Ника чуть дёрнула плечом.
— Я обязан зафиксировать нарушение, — парень заметно стушевался, прочитав её фамилию на пропуске. Он был новенький и, судя по всему, не знал, как ему поступить в такой ситуации.
В другой раз она бы постаралась его убедить ничего не записывать, но сегодня ей было всё равно.
— Фиксируйте, раз обязаны.
Охранник сердито насупился и торопливо принялся вбивать её данные в форму нарушений.
— Здесь лестница наверх уже закрыта, — сказал он, возвращая ей пропуск. — Придётся пройти к северному входу через весь этаж.
Ника молча кивнула.
Этаж уже спал, хотя кое-где из окон квартир сквозь прикрытые жалюзи ещё пробивался свет, сливаясь с дрожащим мерцанием ночных ламп, освещавших коридор. Ника дошла до общественных помещений, традиционно размещавшихся в центре Башни, и, огибая их, двинулась по широкому коридору дальше. Справа от неё тянулись застеклённые коробки рабочих контор, столовых и магазинов, слева — почти везде такие же тёмные и безучастные окна жилых отсеков. Задумавшись, Ника чуть было не натолкнулась на женщину, стоявшую у одной из квартир. Та безуспешно пыталась открыть дверь. Проводила магнитной картой по слоту дверного замка — раз, другой — карта проскальзывала и не считывалась.
— Вот же ж, — женщина повернулась к Нике и, словно извиняясь перед ней, сказала. — Каждый раз именно с этим замком такое…
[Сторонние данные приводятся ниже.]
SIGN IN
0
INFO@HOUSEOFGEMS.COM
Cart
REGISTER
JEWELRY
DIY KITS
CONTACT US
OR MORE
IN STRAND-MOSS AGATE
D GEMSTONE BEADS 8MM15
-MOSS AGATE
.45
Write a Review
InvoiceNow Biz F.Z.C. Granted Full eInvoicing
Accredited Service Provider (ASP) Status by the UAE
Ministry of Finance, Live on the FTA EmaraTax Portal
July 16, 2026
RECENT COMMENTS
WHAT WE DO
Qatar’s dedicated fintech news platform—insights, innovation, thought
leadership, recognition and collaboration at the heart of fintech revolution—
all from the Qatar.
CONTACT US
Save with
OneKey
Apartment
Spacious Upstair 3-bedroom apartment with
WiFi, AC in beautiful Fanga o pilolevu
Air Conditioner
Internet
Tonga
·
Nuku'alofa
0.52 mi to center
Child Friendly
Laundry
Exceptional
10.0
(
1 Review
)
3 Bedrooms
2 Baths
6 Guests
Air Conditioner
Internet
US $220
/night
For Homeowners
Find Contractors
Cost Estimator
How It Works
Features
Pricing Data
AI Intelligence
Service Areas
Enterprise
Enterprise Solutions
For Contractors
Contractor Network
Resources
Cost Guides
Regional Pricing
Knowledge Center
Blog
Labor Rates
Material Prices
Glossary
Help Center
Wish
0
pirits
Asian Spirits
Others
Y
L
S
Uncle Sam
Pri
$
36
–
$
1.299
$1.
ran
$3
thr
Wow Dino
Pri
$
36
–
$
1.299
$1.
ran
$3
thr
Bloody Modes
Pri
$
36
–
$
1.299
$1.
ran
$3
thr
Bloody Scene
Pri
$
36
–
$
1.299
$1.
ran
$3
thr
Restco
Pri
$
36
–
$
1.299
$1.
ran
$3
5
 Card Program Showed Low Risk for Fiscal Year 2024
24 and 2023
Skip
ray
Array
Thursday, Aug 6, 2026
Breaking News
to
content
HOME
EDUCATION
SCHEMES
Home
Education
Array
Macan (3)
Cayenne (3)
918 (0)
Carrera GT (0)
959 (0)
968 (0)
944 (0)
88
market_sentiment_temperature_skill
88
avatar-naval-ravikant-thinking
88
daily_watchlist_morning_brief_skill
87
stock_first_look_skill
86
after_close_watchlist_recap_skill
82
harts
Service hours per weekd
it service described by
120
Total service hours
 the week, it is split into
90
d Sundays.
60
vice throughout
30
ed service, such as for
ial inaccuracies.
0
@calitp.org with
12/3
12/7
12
Она не договорила, осеклась, и вдруг, каким-то осунувшимся голосом даже не сказала — выдохнула:
— Лиза?
Женщина стояла в тени, и Ника не могла видеть её лица. Но упоминание имени матери и уже знакомые интонации в голосе заставили её вздрогнуть. Анна — а это была она — сделала шаг навстречу Нике, выйдя на свет. На её лице читалась явная растерянность. Впрочем, Анна быстро взяла себя в руки.
— А… Ника. Это ты… Ты ко мне?
— К вам? С чего вы взяли? — слова прозвучали резко и грубо, но Нике было плевать.
Меньше всего на свете она ожидала встретить здесь, в пустом коридоре Анну, не ожидала и не хотела этого. Ника почувствовала, как в груди поднимается глухое раздражение: и, оттого что Анна к ней обратилась, и, оттого что смогла предположить, допустить даже на минутку, что Ника пришла именно к ней, но больше всего, оттого что Анна назвала её именем матери — именем, на произношение которого у Анны, по мнению Ники, не было никакого морального права.
— Я просто подумала, нам ведь и правда стоит поговорить. Особенно после того, что ты узнала сегодня…
— Мне лично не надо, — перебила её Ника. Она развернулась, чтобы уйти, но не успела.
— Погоди! Не уходи вот так, — Анна схватила её за локоть. — Мы же не чужие друг другу, Ника!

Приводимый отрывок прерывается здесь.